++++ SOURCE RECORDS ++++
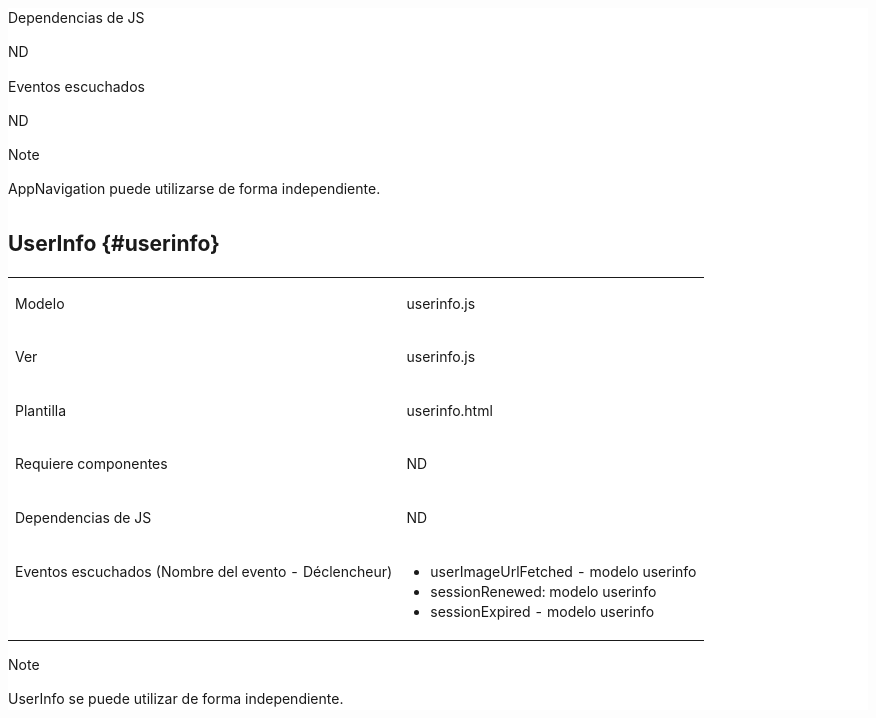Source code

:    <td><p>Dependencias de JS</p></td>
   <td><p>ND</p></td>
  </tr>
  <tr>
   <td><p>Eventos escuchados</p></td>
   <td><p>ND</p></td>
  </tr>
 </tbody>
</table>

>[!NOTE]
>
>AppNavigation puede utilizarse de forma independiente.

## UserInfo {#userinfo}

<table>
 <tbody>
  <tr>
   <td><p>Modelo</p> </td>
   <td><p>userinfo.js</p> </td>
  </tr>
  <tr>
   <td><p>Ver</p> </td>
   <td><p>userinfo.js</p> </td>
  </tr>
  <tr>
   <td><p>Plantilla</p> </td>
   <td><p>userinfo.html</p> </td>
  </tr>
  <tr>
   <td><p>Requiere componentes</p> </td>
   <td><p>ND</p> </td>
  </tr>
  <tr>
   <td><p>Dependencias de JS</p> </td>
   <td><p>ND</p> </td>
  </tr>
  <tr>
   <td><p>Eventos escuchados (Nombre del evento - Déclencheur)</p> </td>
   <td>
    <ul>
     <li>userImageUrlFetched - modelo userinfo</li>
     <li>sessionRenewed: modelo userinfo <br /> </li>
     <li>sessionExpired - modelo userinfo </li>
    </ul> </td>
  </tr>
 </tbody>
</table>

>[!NOTE]
>
>UserInfo se puede utilizar de forma independiente.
++++
In the lines above, find the word "Dependencias" and copy each line that contains it.

= COMPLETED TASK =
:    <td><p>Dependencias de JS</p></td>
   <td><p>Dependencias de JS</p> </td>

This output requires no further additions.